There may be, somewhere in a government file, regulations for how to make a toilet poo friendly, but no one seems to know them. For me, and this is only for me - others with disabilities have other poo needs, I like a tall toilet and a grab bar within reach. Not much to ask, but it seems like a huge problem for so many places.
I feel sometimes that I need to stand on the top of the mountain and scream, "As God is my witness, I need to poo!"
Take my hotel, the one I'm sitting in. We booked it as an accessible room (poo friendly) and out side the door it says HANDICAPPED ROOM. Nice. But I wanted to do a couple things when I got in so it wasn't till bed time that the need to poo entered my head. The bathroom had no bars, a low toilet, and no adaptation for a disabled person. I called downstairs and mentioned this to them. The clipped voice said, "That is our disabled room sir." I explained that it might be listed as an accessible room but there were no bars in the bathroom and it was a low toilet. "Sir, you don't seem to understand, that is our accessible room."

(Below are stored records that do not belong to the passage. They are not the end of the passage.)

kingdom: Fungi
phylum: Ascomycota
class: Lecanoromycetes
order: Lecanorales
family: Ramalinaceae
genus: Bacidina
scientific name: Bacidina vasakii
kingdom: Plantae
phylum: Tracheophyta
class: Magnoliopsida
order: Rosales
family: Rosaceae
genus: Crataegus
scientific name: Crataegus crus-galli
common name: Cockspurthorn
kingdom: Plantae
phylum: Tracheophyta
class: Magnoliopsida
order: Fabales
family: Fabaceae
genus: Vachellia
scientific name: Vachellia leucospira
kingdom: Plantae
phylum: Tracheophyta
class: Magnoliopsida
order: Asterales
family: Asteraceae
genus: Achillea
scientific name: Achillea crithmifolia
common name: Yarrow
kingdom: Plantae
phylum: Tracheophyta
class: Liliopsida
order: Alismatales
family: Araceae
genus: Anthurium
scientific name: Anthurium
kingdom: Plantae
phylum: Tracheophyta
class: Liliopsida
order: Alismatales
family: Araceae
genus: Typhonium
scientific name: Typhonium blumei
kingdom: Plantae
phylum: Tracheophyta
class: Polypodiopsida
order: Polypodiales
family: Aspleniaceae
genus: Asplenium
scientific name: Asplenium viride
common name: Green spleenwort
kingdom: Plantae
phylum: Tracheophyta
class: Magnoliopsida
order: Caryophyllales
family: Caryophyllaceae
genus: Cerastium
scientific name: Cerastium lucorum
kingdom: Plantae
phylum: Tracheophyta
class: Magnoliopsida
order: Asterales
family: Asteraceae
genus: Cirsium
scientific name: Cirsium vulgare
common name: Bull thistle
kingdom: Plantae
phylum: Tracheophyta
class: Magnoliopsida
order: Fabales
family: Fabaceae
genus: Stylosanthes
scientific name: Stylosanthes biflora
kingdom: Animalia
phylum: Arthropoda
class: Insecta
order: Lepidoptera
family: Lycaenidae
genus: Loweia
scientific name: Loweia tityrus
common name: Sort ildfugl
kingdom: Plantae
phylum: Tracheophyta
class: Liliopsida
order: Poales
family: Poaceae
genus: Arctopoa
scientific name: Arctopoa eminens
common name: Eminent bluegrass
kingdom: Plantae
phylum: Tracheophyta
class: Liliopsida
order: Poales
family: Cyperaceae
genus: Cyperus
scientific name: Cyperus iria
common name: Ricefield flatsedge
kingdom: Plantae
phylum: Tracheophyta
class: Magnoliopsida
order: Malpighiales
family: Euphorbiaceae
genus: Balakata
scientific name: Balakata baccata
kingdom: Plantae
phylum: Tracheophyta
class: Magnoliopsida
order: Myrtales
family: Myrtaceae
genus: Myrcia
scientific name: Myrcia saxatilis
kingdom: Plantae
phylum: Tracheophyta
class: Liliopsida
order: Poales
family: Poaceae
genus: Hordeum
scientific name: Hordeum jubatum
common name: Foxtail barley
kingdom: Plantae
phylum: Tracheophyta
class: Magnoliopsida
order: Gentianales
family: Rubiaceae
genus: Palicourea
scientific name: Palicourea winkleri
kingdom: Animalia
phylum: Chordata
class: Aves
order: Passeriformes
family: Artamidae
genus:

"M'am you don't seem to understand that I need to poo."
Believe it or not, that got action, weird action, but action, "I'll notify the manager sir." She promised to be back to me in ten minutes. Fifteen minutes later, I'm on the low toilet. I'd played around with the room and found that the open door placed the handle right in front of the toilet, I figured I could grab on and haul up. I told Joe to stay out of view, I always believed that whatever magic is left in a relationship of 38 years can be destroyed in 5 seconds by watching your partner poo.
Well, I got up, uneasily and unsteadily and fearful that I'd pull the door from the wall, I got up. The manager, apparantly upset that I needed to poo with no where to poo said that a carpenter would put a bar in the bathoom the next day. She wanted to know where to put it. Remembering the grab bar tribute to Jesus, I told her to put it in a straight line above the toilet paper roll.
It was there when I got home. For the rest of the week I can poo freely. And, to make each poo better, I know that other disabled people who come here expecting the 'accessible means bars in the bathroom so you don't have to grow old waiting for the maid in the morning' will have the assistance they need to get up.
It's not even 7 AM and I've had a poo-tastic day. And I'm wishing one for you too.